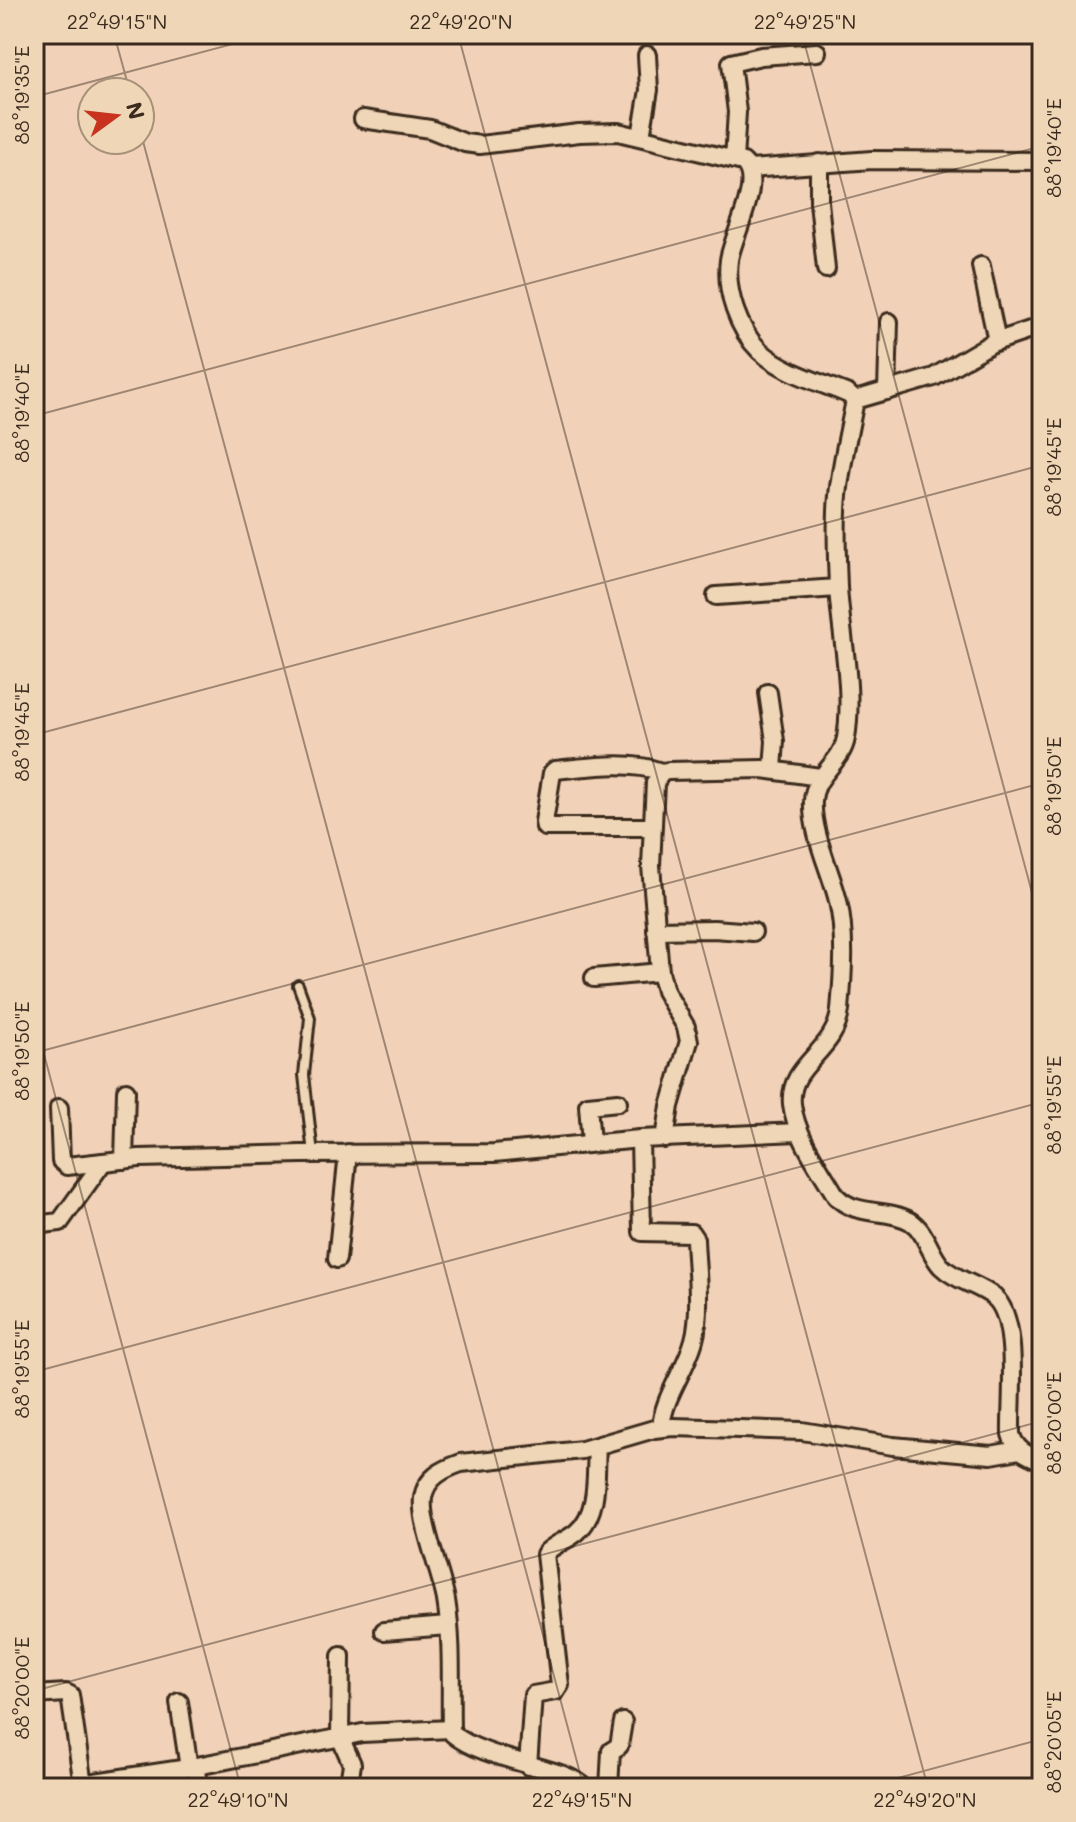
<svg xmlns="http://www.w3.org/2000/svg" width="1076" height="1822" font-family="Mali,sans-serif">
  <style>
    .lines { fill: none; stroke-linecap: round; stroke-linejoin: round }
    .lane-casing { stroke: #3b2a1e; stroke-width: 14 }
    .street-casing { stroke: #3b2a1e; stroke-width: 22 }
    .lane { stroke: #eed6b6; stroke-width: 8 }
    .street { stroke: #eed6b6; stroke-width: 16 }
    .ticks { fill: none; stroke: #3b2a1e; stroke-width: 2; stroke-opacity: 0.45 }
    .neatline { fill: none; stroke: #3b2a1e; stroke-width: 3 }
    .ticks-label { font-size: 20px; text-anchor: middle; fill: #3b2a1e }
  </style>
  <rect width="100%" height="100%" fill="#f1d2b8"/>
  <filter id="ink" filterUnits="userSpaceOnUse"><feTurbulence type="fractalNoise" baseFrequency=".0125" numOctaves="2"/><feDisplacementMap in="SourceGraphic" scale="16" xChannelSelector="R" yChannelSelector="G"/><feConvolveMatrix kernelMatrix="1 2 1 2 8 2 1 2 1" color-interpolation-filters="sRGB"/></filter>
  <g filter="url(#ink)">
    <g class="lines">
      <defs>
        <polyline id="lane" points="298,985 310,1018 304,1075 313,1154"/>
        <g id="street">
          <path d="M363,119l67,10 35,14 15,2 99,-12 39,-1 125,30c22,18 -11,74 -14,98 -4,31 9,70 31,91 23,21 59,31 88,43l7,6"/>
          <polyline points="641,136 649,90 647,55"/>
          <polyline points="734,160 737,112 731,63 761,56 817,52"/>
          <polyline points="819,163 819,202 826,269"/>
          <polyline points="750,169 872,160 1042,161"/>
          <polyline points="981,266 997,341"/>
          <path d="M1042,326l-50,17 -58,34 -79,23c-6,32 -14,64 -17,96 -3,30 -1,61 0,91 3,50 16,102 8,151 -4,25 -32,36 -33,63 -2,31 18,70 25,100 8,34 5,75 2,109 -4,42 -52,54 -48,94 4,33 28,64 44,92 19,21 51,12 74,25 16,10 19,32 31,45 15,15 37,18 53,31 26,22 16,103 17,137 4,16 16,21 31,27"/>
          <polyline points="887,391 889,322"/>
          <polyline points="716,596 838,588"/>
          <polyline points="768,693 775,741 773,769"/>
          <path d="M651,827h-106l-1,-5 8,-49 3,-3c35,-3 73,-10 107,2"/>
          <polyline points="656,930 714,929 753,932"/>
          <polyline points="594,978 660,972"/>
          <polyline points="59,1108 61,1161 67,1166 139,1158 301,1154 494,1153 640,1139 799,1132"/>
          <path d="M640,1139l2,93 49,1 4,6c1,29 7,73 -1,101 -8,30 -31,57 -33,88"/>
          <polyline points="665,1139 670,1106 689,1041 686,1027 665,991 660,972 651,866 655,783 662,772 668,771 763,769 820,777"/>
          <polyline points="591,1143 588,1105 618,1102"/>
          <polyline points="124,1160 126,1091"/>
          <polyline points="34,1225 60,1222 103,1162"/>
          <polyline points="337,1259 348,1153"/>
          <polyline points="384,1631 448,1626"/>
          <polyline points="341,1656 340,1737 352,1764 349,1783"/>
          <polyline points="34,1695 66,1693 70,1695 82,1778 88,1783 182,1769 362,1733 451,1729"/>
          <polyline points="179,1702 189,1768"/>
          <polyline points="195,1766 199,1788"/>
          <path d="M528,1766l5,-71 23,-4 4,-6 -15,-131c8,-10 22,-13 32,-22 23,-20 18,-59 20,-86"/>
          <path d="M585,1788c-17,-21 -101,-27 -132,-54l-2,-5c-1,-43 2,-86 -5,-129 -5,-28 -26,-77 -23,-102 3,-21 21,-29 38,-35l121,-13 72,-21 19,-2 129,4 91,15 98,9 28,-5"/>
          <polyline points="609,1788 611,1751 619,1746 623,1722"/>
        </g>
      </defs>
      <use href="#lane" class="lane-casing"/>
      <use href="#street" class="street-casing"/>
      <use href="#lane" class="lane"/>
      <use href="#street" class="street"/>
    </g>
  </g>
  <path class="ticks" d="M114,34l16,58M458,34l470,1754M802,34l240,896M34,97l236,-63M140,130l444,1658M34,416l1008,-270M34,735l1008,-270M34,1017l207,771M34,1053l1008,-270M34,1372l1008,-270M34,1691l1008,-270M861,1788l181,-49"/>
  <rect width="1076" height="1822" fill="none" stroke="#eed6b6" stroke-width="88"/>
  <g transform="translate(116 116) rotate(75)"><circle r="38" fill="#eed6b6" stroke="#a69179" stroke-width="2"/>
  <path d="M0-6L14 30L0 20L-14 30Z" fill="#c8321e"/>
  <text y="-12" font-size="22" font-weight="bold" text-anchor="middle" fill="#3b2a1e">N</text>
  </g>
  <rect x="44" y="44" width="988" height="1734" class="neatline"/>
  <g class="ticks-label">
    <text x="117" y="29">22°49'15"N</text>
    <text x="461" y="29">22°49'20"N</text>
    <text x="805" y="29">22°49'25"N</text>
    <text transform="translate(22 95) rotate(-90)" y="7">88°19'35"E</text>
    <text transform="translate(1054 148) rotate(-90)" y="7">88°19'40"E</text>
    <text transform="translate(22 413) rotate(-90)" y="7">88°19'40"E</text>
    <text transform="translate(1054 467) rotate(-90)" y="7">88°19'45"E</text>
    <text transform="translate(22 732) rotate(-90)" y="7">88°19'45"E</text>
    <text transform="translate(1054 786) rotate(-90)" y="7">88°19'50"E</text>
    <text transform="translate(22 1051) rotate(-90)" y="7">88°19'50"E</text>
    <text transform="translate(1054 1105) rotate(-90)" y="7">88°19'55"E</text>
    <text transform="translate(22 1369) rotate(-90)" y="7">88°19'55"E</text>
    <text transform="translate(1054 1423) rotate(-90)" y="7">88°20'00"E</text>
    <text transform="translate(22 1688) rotate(-90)" y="7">88°20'00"E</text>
    <text transform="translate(1054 1742) rotate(-90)" y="7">88°20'05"E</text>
    <text x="238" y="1807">22°49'10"N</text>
    <text x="582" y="1807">22°49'15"N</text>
    <text x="925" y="1807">22°49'20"N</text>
  </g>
</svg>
_ _ _
[EXERCISE DETAILS]
Go through the listing, find each line with the word "lines", and copy it.

[TASK ANSWER]
    .lines { fill: none; stroke-linecap: round; stroke-linejoin: round }
    <g class="lines">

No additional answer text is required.